• What is being asked: Copy out, word for word, the part of the material below that opens with the line containing "locality: South of New Zealand. Île Campbell." and runs to the end of the material. Leave the pictures out of your answer.

• Data supplied:
(begin)

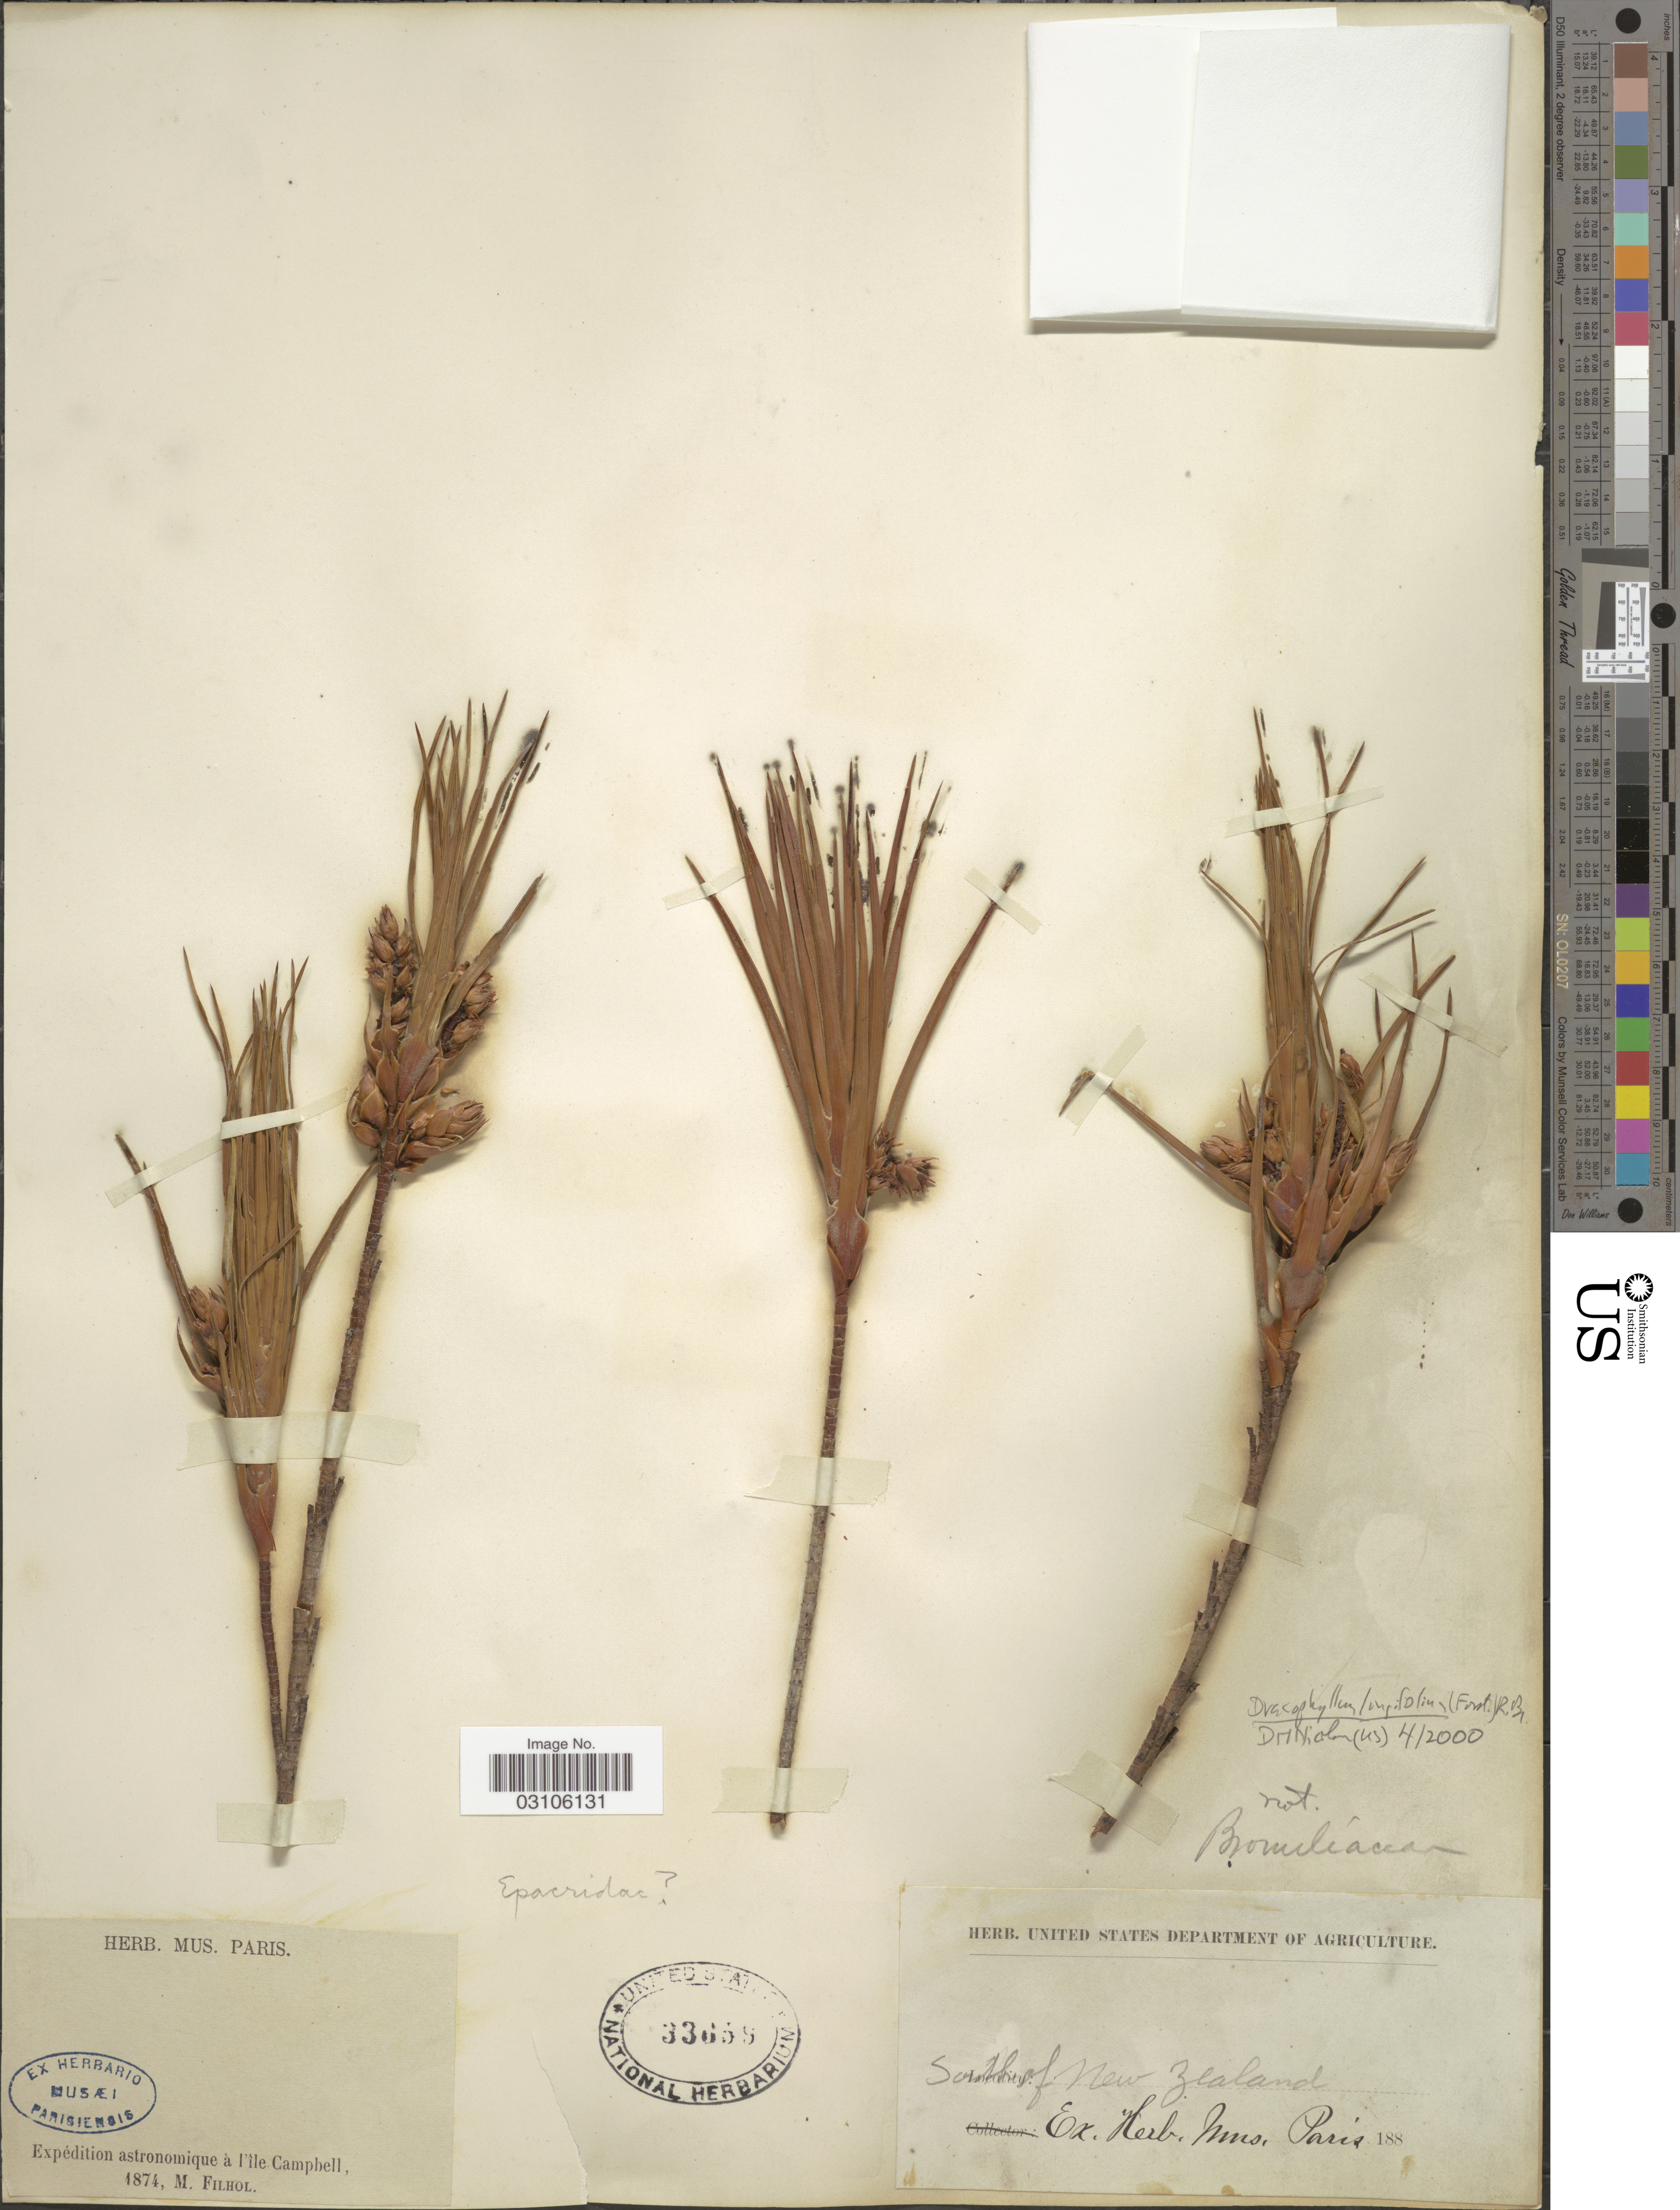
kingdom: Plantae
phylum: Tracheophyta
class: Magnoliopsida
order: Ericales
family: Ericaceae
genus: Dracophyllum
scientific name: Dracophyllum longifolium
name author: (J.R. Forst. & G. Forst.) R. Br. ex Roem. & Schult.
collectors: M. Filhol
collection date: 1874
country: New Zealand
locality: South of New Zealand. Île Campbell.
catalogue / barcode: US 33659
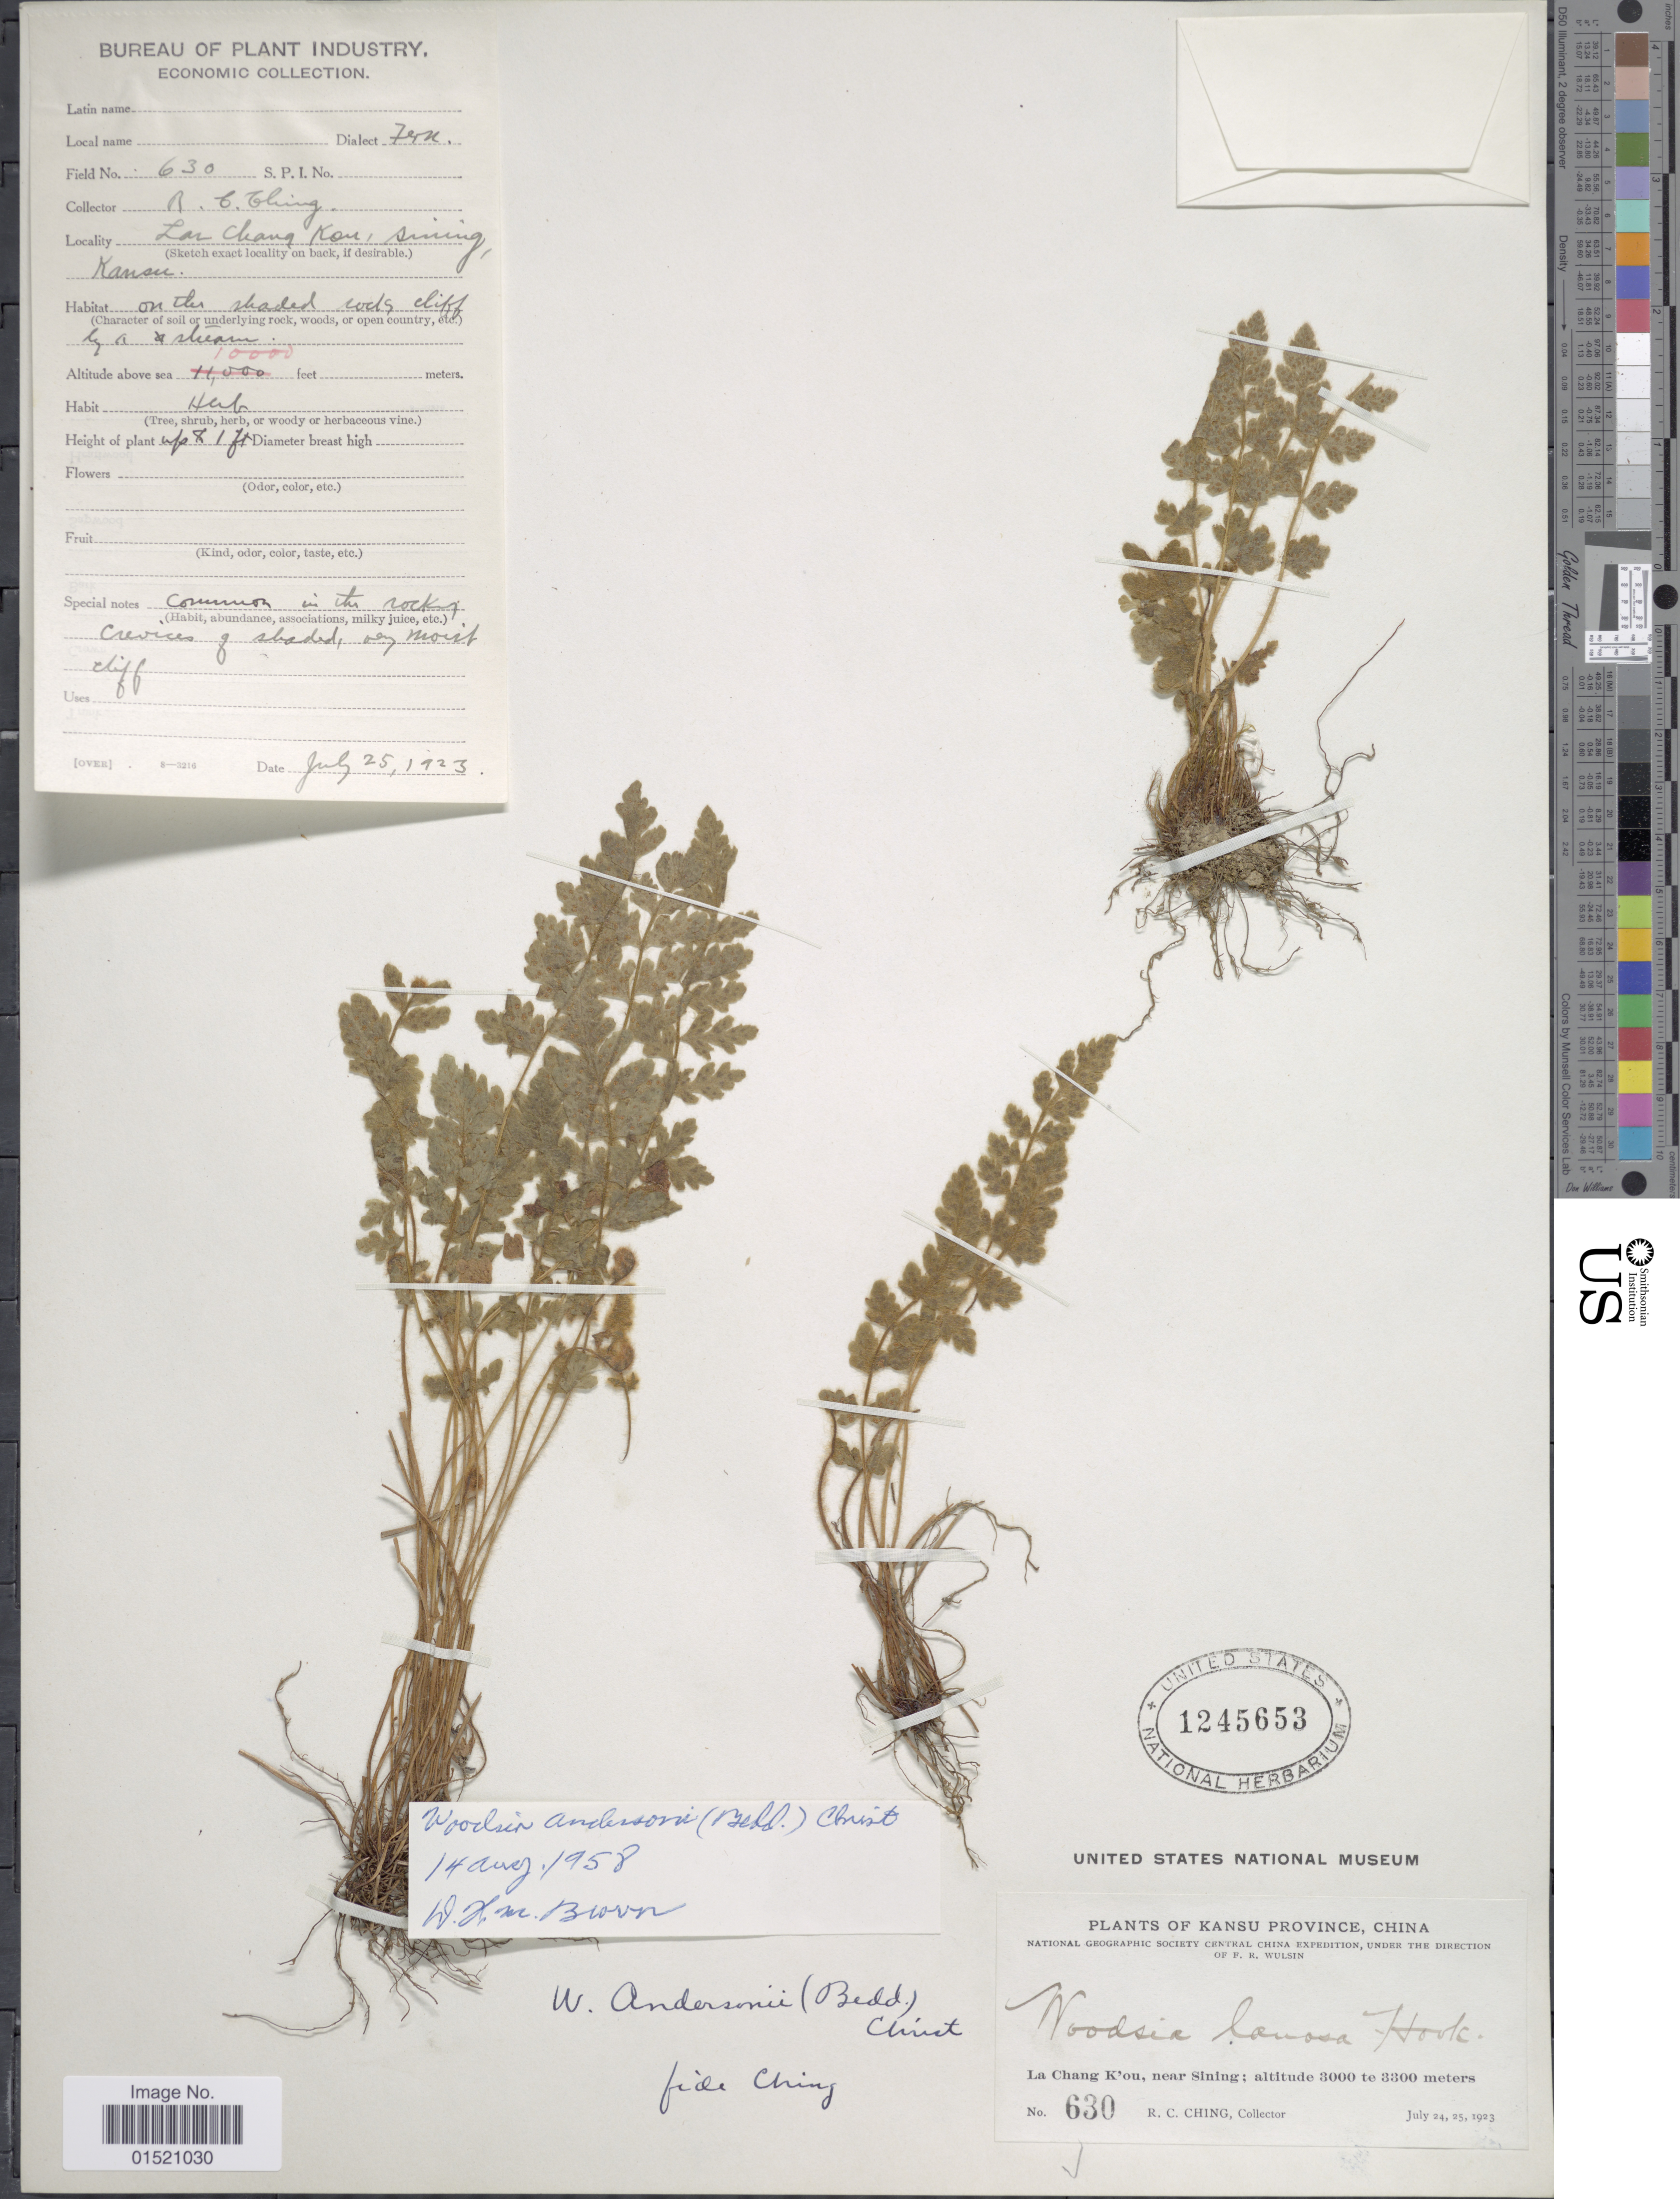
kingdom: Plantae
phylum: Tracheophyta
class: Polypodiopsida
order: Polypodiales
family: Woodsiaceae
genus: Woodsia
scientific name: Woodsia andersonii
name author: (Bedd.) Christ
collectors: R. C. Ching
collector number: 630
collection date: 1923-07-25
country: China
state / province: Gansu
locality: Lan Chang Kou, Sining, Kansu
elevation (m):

(end)

• Solution to the exercise:
locality: South of New Zealand. Île Campbell.
catalogue / barcode: US 33659
kingdom: Plantae
phylum: Tracheophyta
class: Polypodiopsida
order: Polypodiales
family: Woodsiaceae
genus: Woodsia
scientific name: Woodsia andersonii
name author: (Bedd.) Christ
collectors: R. C. Ching
collector number: 630
collection date: 1923-07-25
country: China
state / province: Gansu
locality: Lan Chang Kou, Sining, Kansu
elevation (m):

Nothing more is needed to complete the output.